Exercise prompt: Can you turn every line of the rows below into a numbered list, skipping blank lines and leaving out the pictures?

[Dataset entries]
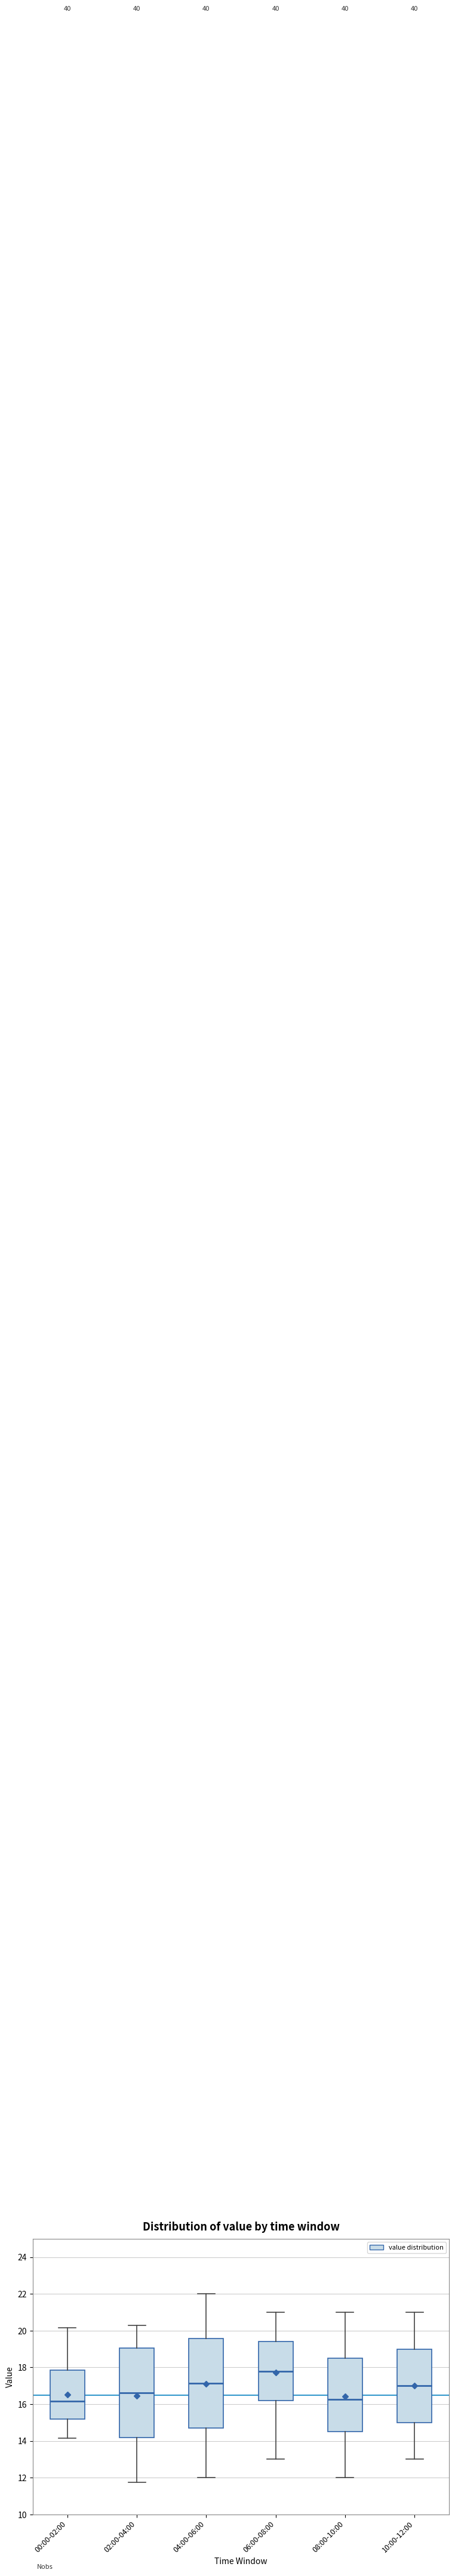

Reading left to right, transcribe this box plot: for each box, give where its median line is, the range the box spans, and where its two whiskers end, as read against the y-axis. The values are not printed on the chart, so give them approximately, as read against the axis.

00:00-02:00: median 16.2, box 15.2 to 17.8, whiskers 14.2 to 20.2
02:00-04:00: median 16.6, box 14.2 to 19.0, whiskers 11.8 to 20.4
04:00-06:00: median 17.2, box 14.6 to 19.6, whiskers 12.0 to 22.0
06:00-08:00: median 17.8, box 16.2 to 19.4, whiskers 13.0 to 21.0
08:00-10:00: median 16.2, box 14.6 to 18.6, whiskers 12.0 to 21.0
10:00-12:00: median 17.0, box 15.0 to 19.0, whiskers 13.0 to 21.0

Exercise response:
1. Reading left to right, transcribe this box plot: for each box, give where its median line is, the range the box spans, and where its two whiskers end, as read against the y-axis. The values are not printed on the chart, so give them approximately, as read against the axis.
2. 00:00-02:00: median 16.2, box 15.2 to 17.8, whiskers 14.2 to 20.2
3. 02:00-04:00: median 16.6, box 14.2 to 19.0, whiskers 11.8 to 20.4
4. 04:00-06:00: median 17.2, box 14.6 to 19.6, whiskers 12.0 to 22.0
5. 06:00-08:00: median 17.8, box 16.2 to 19.4, whiskers 13.0 to 21.0
6. 08:00-10:00: median 16.2, box 14.6 to 18.6, whiskers 12.0 to 21.0
7. 10:00-12:00: median 17.0, box 15.0 to 19.0, whiskers 13.0 to 21.0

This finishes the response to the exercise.